**The problem:** Look for the word "React" in the material below. Copy each line that has it.

*** Data records

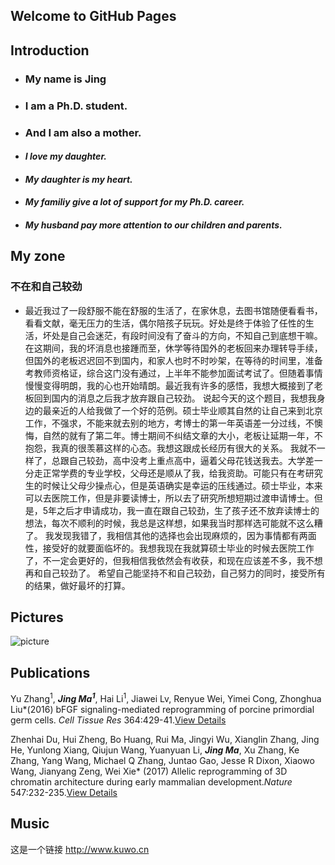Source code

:## Welcome to GitHub Pages

## Introduction

- ### My name is Jing
- ### I am a Ph.D. student.
- ### And I am also a mother.
- #### *I love my daughter.*
- #### *My daughter is my heart.*
- #### *My familiy give a lot of support for my Ph.D. career.*
- #### *My husband pay more attention to our children and parents.*


## My zone

### 不在和自己较劲
- 最近我过了一段舒服不能在舒服的生活了，在家休息，去图书馆随便看看书，看看文献，毫无压力的生活，偶尔陪孩子玩玩。好处是终于体验了任性的生活，坏处是自己会迷茫，有段时间没有了奋斗的方向，不知自己到底想干嘛。 在这期间，我的坏消息也接踵而至，休学等待国外的老板回来办理转导手续，但国外的老板迟迟回不到国内，和家人也时不时吵架，在等待的时间里，准备考教师资格证，综合这门没有通过，上半年不能参加面试考试了。但随着事情慢慢变得明朗，我的心也开始晴朗。最近我有许多的感悟，我想大概接到了老板回到国内的消息之后我才放弃跟自己较劲。
说起今天的这个题目，我想我身边的最亲近的人给我做了一个好的范例。硕士毕业顺其自然的让自己来到北京工作，不强求，不能来就去别的地方，考博士的第一年英语差一分过线，不懊悔，自然的就有了第二年。博士期间不纠结文章的大小，老板让延期一年，不抱怨，我真的很羡慕这样的心态。我想这跟成长经历有很大的关系。
我就不一样了，总跟自己较劲，高中没考上重点高中，逼着父母花钱送我去。大学差一分走正常学费的专业学校，父母还是顺从了我，给我资助。可能只有在考研究生的时候让父母少操点心，但是英语确实是幸运的压线通过。硕士毕业，本来可以去医院工作，但是非要读博士，所以去了研究所想短期过渡申请博士。但是，5年之后才申请成功，我一直在跟自己较劲，生了孩子还不放弃读博士的想法，每次不顺利的时候，我总是这样想，如果我当时那样选可能就不这么糟了。
我发现我错了，我相信其他的选择也会出现麻烦的，因为事情都有两面性，接受好的就要面临坏的。我想我现在我就算硕士毕业的时候去医院工作了，不一定会更好的，但我相信我依然会有收获，和现在应该差不多，我不想再和自己较劲了。
希望自己能坚持不和自己较劲，自己努力的同时，接受所有的结果，做好最坏的打算。

## Pictures

![picture][1]

[1]:./markdowncheatshett.png
[1]:./markdowncheatsheet.png
("/Users/lx/Documents/GitHub/demo/markdowncheatsheet.png")

## Publications

Yu Zhang<sup>1</sup>, ***Jing Ma<sup>1</sup>***, Hai Li<sup>1</sup>, Jiawei Lv, Renyue Wei, Yimei Cong, Zhonghua Liu\*(2016) bFGF signaling-mediated reprogramming of porcine primordial germ cells. _Cell Tissue Res_ 364:429-41.[View Details](https://link.springer.com/article/10.1007%2Fs00441-015-2326-1)

Zhenhai Du, Hui Zheng, Bo Huang, Rui Ma, Jingyi Wu, Xianglin Zhang, Jing He, Yunlong Xiang, Qiujun Wang, Yuanyuan Li, ***Jing Ma***, Xu Zhang, Ke Zhang, Yang Wang, Michael Q Zhang, Juntao Gao, Jesse R Dixon, Xiaowo Wang, Jianyang Zeng, Wei Xie\* (2017)  Allelic reprogramming of 3D chromatin architecture during early mammalian development._Nature_ 547:232-235.[View Details](https://www.nature.com/articles/nature23263)

## Music

这是一个链接
<http://www.kuwo.cn>

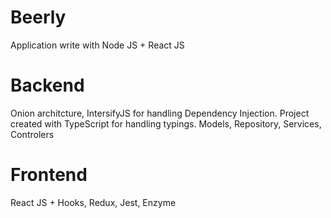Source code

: # Beerly
Application write with Node JS + React JS

# Backend
Onion architcture, IntersifyJS for handling Dependency Injection. Project created with TypeScript for handling typings.
Models, Repository, Services, Controlers

# Frontend 
React JS + Hooks, Redux, Jest, Enzyme
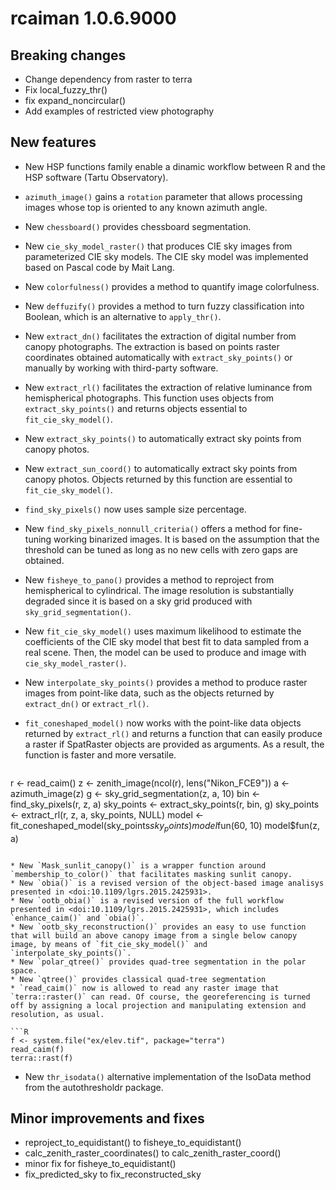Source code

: # rcaiman 1.0.6.9000

## Breaking changes
   
* Change dependency from raster to terra
* Fix local_fuzzy_thr()
* fix expand_noncircular()
* Add examples of restricted view photography 

## New features

* New HSP functions family enable a dinamic workflow between R and the HSP software (Tartu Observatory). 
* `azimuth_image()` gains a `rotation` parameter that allows processing images whose top is oriented to any known azimuth angle.
* New `chessboard()` provides chessboard segmentation.
* New `cie_sky_model_raster()` that produces CIE sky images from parameterized CIE sky models. The CIE sky model was implemented based on Pascal code by Mait Lang.
* New `colorfulness()` provides a method to quantify image colorfulness.
* New `deffuzify()` provides a method to turn fuzzy classification into Boolean, which is an alternative to `apply_thr()`.
* New `extract_dn()` facilitates the extraction of digital number from canopy photographs. The extraction is based on points raster coordinates obtained automatically with `extract_sky_points()` or manually by working with third-party software.
* New `extract_rl()` facilitates the extraction of relative luminance from hemispherical photographs. This function uses objects from `extract_sky_points()` and returns objects essential to `fit_cie_sky_model()`.
* New `extract_sky_points()` to automatically extract sky points from canopy photos. 
* New `extract_sun_coord()` to automatically extract sky points from canopy photos. Objects returned by this function are essential to `fit_cie_sky_model()`.
* `find_sky_pixels()` now uses sample size percentage.
* New `find_sky_pixels_nonnull_criteria()` offers a method for fine-tuning working binarized images. It is based on the assumption that the threshold can be tuned as long as no new cells with zero gaps are obtained.
* New `fisheye_to_pano()` provides a method to reproject from hemispherical to cylindrical. The image resolution is substantially degraded since it is based on a sky grid produced with `sky_grid_segmentation()`.
* New `fit_cie_sky_model()` uses maximum likelihood to estimate the coefficients of the CIE sky model that best fit to data sampled from a real scene. Then, the model can be used to produce and image with `cie_sky_model_raster()`.
* New `interpolate_sky_points()` provides a method to produce raster images from point-like data, such as the objects returned by `extract_dn()` or `extract_rl()`.
* `fit_coneshaped_model()` now works with the point-like data objects returned by `extract_rl()` and returns a function that can easily produce a raster if SpatRaster objects are provided as arguments. As a result, the function is faster and more versatile.

  ```R
r <- read_caim()
z <- zenith_image(ncol(r), lens("Nikon_FCE9"))
a <- azimuth_image(z)
g <- sky_grid_segmentation(z, a, 10)
bin <- find_sky_pixels(r, z, a)
sky_points <- extract_sky_points(r, bin, g)
sky_points <- extract_rl(r, z, a, sky_points, NULL)
model <- fit_coneshaped_model(sky_points$sky_points)
model$fun(60, 10)
model$fun(z, a)
  ```

* New `Mask_sunlit_canopy()` is a wrapper function around `membership_to_color()` that facilitates masking sunlit canopy. 
* New `obia()` is a revised version of the object-based image analisys presented in <doi:10.1109/lgrs.2015.2425931>.
* New `ootb_obia()` is a revised version of the full workflow presented in <doi:10.1109/lgrs.2015.2425931>, which includes `enhance_caim()` and `obia()`.
* New `ootb_sky_reconstruction()` provides an easy to use function that will build an above canopy image from a single below canopy image, by means of `fit_cie_sky_model()` and `interpolate_sky_points()`.
* New `polar_qtree()` provides quad-tree segmentation in the polar space.
* New `qtree()` provides classical quad-tree segmentation
* `read_caim()` now is allowed to read any raster image that `terra::raster()` can read. Of course, the georeferencing is turned off by assigning a local projection and manipulating extension and resolution, as usual.

  ```R
f <- system.file("ex/elev.tif", package="terra")
read_caim(f)
terra::rast(f)
  ```

* New `thr_isodata()` alternative implementation of the IsoData method from the autothresholdr package. 


## Minor improvements and fixes
* reproject_to_equidistant() to fisheye_to_equidistant()
* calc_zenith_raster_coordinates() to calc_zenith_raster_coord()
* minor fix for fisheye_to_equidistant() 
* fix_predicted_sky to fix_reconstructed_sky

******

**Response for this exercise:**
Application write with Node JS + React JS
React JS + Hooks, Redux, Jest, Enzyme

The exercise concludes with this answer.